A Penetration Metric for Deforming Tetrahedra using Object Norm

TL;DR

This paper introduces a new deformable penetration depth metric for tetrahedra using object norm, enabling efficient and tighter inter-penetration measurement for deforming objects in simulation and collision detection.

Contribution

We propose a novel deformable penetration depth metric based on object norm, with a closed-form distance measure and quadratic programming solutions for deforming tetrahedra.

Findings

The metric can be computed in milliseconds.

It is three times tighter than classical rigid penetration metrics.

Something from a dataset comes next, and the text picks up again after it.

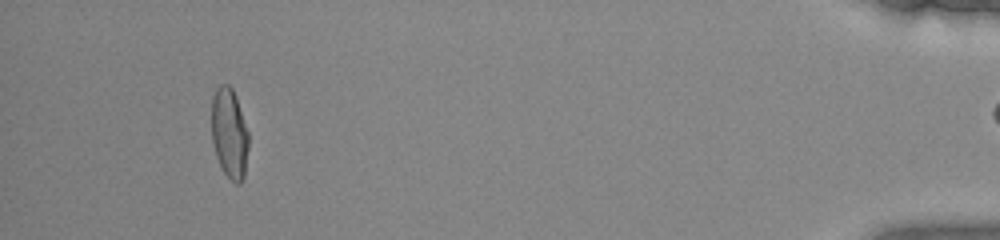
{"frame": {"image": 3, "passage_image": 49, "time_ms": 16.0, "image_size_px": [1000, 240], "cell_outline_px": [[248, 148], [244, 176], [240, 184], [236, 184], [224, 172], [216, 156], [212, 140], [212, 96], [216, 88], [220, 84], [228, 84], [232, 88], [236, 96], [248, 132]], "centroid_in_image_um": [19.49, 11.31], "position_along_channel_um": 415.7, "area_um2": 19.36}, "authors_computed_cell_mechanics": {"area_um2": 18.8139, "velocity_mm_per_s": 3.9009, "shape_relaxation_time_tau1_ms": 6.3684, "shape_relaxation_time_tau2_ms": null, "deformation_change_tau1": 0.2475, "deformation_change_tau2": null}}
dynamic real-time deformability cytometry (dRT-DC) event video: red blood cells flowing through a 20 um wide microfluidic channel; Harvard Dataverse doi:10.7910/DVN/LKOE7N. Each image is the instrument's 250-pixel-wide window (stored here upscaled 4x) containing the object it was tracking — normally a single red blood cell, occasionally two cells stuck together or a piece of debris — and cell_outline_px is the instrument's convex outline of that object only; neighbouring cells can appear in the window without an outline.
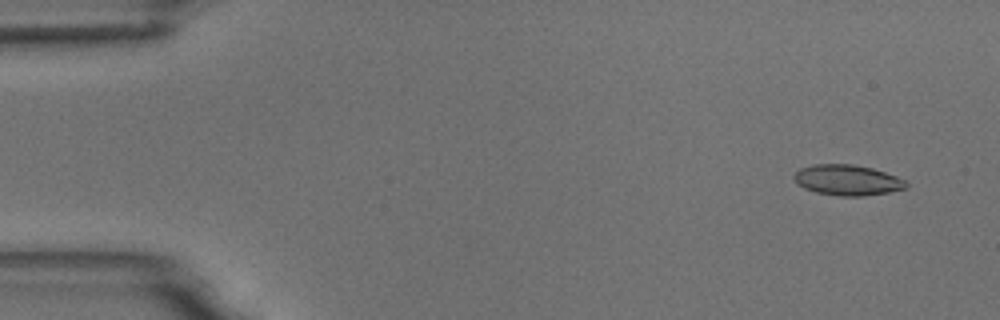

The algorithm is efficient and suitable for real-time applications.

Abstract

In this paper, we propose a novel penetration metric, called deformable penetration depth PDd, to define a measure of inter-penetration between two linearly deforming tetrahedra using the object norm. First of all, we show that a distance metric for a tetrahedron deforming between two configurations can be found in closed form based on object norm. Then, we show that the PDd between an intersecting pair of static and deforming tetrahedra can be found by solving a quadratic programming (QP) problem in terms of the distance metric with non-penetration constraints. We also show that the PDd between two, intersected, deforming tetrahedra can be found by solving a similar QP problem under some assumption on penetrating directions, and it can be also accelerated by an order of magnitude using pre-calculated penetration direction. We have implemented our algorithm on a standard PC platform using an off-the-shelf QP optimizer, and experimentally show that both the static/deformable and deformable/deformable tetrahedra cases can be solvable in from a few to tens of milliseconds. Finally, we demonstrate that our penetration metric is three-times smaller (or tighter) than the classical, rigid penetration depth metric in our experiments.